**Document section**:
Blessed are you, said Jesus; blessed are you when everyone reviles you, when the whole world seems to turn against you. This list of blessings has patience - or fortitude, perseverance, endurance - right at its heart. Singing as I do in a male voice choir, I see that the same patience is the theme of those wonderful songs we sing so many of: the spirituals that rose from the experience of slavery and suffering in the American Deep South. These were people who despite their chains were convinced by the word of God that slaves though they were, they would find freedom: freedom was what God wanted for them, freedom was their destiny. And the songs that arose from their experience of slavery still have relevance and meaning. In them we find a freedom message all can share, of a light to lighten all darkness, and a love to banish all fear.

Silence is golden, sang the Tremeloes, back in 1967. So it is; but patience and silence are two different things. The reason I say that is to make clear that there is no Christian ministry of the doormat. The patience of saints wasn’t about letting the whole world trample over them. Hymns like "Stand up, stand up for Jesus" and "Onward, Christian soldiers" remind us that the patience of the saints is purposeful, faithful, militant even.

**Information**:
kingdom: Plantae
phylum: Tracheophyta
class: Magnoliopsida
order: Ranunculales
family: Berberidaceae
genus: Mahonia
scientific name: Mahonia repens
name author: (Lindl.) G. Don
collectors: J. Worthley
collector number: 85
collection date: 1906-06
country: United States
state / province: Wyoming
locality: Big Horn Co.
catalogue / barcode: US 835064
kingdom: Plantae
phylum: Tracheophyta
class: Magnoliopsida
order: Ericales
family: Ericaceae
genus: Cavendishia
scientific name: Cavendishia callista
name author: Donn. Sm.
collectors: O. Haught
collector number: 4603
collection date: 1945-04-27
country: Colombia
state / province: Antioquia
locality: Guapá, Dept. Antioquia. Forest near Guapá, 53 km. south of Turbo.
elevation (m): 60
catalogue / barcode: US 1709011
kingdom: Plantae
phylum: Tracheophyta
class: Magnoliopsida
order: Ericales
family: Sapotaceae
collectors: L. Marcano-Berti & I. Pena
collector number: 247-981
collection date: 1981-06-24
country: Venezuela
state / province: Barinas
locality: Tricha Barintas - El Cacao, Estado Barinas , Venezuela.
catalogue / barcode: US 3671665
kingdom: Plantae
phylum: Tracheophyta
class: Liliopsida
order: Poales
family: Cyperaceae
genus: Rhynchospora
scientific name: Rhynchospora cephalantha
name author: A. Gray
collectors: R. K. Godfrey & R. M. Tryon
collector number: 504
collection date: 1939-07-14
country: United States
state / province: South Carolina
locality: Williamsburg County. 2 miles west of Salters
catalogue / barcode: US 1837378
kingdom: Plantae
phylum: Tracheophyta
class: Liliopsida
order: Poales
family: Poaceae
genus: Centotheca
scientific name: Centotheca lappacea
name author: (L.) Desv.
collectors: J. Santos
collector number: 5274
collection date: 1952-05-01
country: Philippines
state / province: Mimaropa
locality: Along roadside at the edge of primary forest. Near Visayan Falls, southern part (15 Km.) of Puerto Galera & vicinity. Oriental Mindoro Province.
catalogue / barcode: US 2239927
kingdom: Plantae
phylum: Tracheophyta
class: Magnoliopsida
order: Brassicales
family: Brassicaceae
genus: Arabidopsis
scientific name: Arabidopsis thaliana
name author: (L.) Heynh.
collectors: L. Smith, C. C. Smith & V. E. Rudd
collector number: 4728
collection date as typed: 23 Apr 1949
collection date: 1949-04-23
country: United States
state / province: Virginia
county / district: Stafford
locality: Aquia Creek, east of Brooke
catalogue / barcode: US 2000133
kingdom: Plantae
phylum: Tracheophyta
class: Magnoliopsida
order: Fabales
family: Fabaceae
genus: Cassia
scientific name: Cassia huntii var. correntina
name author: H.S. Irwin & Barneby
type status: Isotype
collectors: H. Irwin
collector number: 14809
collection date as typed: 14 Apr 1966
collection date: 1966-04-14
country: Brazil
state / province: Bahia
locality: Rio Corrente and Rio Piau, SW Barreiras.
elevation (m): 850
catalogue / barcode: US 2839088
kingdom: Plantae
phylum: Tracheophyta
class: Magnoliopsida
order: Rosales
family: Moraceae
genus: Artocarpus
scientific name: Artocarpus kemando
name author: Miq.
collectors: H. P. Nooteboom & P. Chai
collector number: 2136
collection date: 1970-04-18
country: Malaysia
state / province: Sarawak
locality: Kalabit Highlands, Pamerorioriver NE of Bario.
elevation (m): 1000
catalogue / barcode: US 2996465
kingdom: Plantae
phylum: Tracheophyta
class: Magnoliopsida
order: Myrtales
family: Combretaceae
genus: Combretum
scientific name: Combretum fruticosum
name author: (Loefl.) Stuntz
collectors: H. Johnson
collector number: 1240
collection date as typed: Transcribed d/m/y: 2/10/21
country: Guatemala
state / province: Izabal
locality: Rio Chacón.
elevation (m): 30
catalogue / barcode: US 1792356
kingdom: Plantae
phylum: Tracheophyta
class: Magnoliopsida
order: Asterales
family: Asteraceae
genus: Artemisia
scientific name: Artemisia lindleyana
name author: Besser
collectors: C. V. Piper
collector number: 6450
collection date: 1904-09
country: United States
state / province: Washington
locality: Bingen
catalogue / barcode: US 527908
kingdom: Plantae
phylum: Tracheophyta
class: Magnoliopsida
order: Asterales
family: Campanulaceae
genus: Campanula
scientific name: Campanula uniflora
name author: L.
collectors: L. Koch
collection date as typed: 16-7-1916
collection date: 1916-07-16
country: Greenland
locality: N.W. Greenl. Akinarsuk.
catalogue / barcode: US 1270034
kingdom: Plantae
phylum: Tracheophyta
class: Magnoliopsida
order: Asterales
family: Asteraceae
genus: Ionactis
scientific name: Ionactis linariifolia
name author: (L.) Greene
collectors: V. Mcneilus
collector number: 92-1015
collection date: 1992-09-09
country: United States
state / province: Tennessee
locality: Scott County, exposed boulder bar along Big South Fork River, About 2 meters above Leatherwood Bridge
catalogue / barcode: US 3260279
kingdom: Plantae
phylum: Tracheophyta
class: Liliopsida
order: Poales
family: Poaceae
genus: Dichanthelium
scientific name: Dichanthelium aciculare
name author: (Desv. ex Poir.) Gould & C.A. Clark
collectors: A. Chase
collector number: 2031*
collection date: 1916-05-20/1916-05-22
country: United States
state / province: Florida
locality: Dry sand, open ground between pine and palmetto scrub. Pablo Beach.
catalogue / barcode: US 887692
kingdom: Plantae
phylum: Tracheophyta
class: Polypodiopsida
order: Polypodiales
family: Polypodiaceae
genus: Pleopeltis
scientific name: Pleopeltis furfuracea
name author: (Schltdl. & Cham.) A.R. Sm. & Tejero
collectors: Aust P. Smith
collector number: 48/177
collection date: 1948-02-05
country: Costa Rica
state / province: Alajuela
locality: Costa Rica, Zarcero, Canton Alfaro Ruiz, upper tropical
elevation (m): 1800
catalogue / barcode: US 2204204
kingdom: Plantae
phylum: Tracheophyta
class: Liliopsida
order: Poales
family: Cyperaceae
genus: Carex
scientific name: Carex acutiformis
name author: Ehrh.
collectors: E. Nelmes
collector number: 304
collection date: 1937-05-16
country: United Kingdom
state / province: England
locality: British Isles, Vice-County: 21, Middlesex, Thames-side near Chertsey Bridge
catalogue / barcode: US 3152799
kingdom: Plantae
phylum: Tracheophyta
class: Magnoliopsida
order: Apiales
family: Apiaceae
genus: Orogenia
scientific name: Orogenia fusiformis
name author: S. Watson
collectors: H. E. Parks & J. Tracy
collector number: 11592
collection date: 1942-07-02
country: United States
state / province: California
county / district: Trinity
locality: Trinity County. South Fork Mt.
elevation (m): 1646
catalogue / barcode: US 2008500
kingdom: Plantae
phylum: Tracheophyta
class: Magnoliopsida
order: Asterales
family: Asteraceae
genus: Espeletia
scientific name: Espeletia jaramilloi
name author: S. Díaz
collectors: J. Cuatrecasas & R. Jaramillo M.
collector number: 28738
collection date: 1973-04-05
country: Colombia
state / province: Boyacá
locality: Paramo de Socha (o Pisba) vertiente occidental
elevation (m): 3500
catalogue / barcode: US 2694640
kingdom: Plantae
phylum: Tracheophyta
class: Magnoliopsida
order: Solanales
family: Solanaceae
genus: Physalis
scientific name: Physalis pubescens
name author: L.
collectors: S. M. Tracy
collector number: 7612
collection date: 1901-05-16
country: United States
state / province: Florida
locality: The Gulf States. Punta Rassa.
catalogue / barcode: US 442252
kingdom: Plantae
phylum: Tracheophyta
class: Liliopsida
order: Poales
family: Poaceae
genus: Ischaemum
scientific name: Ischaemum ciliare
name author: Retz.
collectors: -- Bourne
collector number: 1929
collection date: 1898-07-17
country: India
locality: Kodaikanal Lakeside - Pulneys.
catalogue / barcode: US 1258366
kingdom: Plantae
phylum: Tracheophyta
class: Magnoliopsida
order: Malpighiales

**Using the information**:
A) Answer these from the passage on patience:
(i) In what year did the Tremeloes sing "Silence is golden"?
(ii) What kind of choir does the speaker sing in?
(iii) Which two hymns are named as reminders that the patience of the saints is purposeful?
B) Continue the passage on patience from its last sentence.

**Answers to this exercise**:
A)
(i) 1967
(ii) A male voice choir
(iii) "Stand up, stand up for Jesus" and "Onward, Christian soldiers"

B)
Let’s reflect on that word militant. The old Book of Common Prayer of 1662 begins the prayer of intercession in the Holy Communion service with these words: "Let us pray for the whole state of Christ's Church, militant here in earth." Militant here in earth. But Jesus says blessed are the meek, the mild, the peacemakers; surely those who follow him should be gentle and patient? Surely Christians shouldn’t rock the boat?

Well, we should be meek and mild, certainly. Meekness and mildness though has to do with what lies at the heart of our Gospel call: love the Lord your God with all your heart and soul and mind and strength, and love your neighbour as yourself. But that’s not the same thing as appeasing, ignoring or keeping quiet about those who by their evil do damage and exploit those around them; it’s not the same thing as turning a blind eye to those who by their neglect, their thoughtlessness, their greed are placing their own immortal souls in danger. I remember a preacher on Remembrance Sunday once pointing out the difference between peacekeeping and peacemaking. Peacekeeping may stop the guns from firing, but peacemaking requires more of us that that. Peacemakers though are militant, by which I mean aware, involved, sleeves rolled up: searchers after justice, challengers of injustice. Blessed are the peacemakers, says our Lord. Never confuse meekness and mildness with weakness or cowardice; the first are marks of a church that dares to be Christ-like, the second of a church that’s content to remain invisible. And which of these do we honour in the saints?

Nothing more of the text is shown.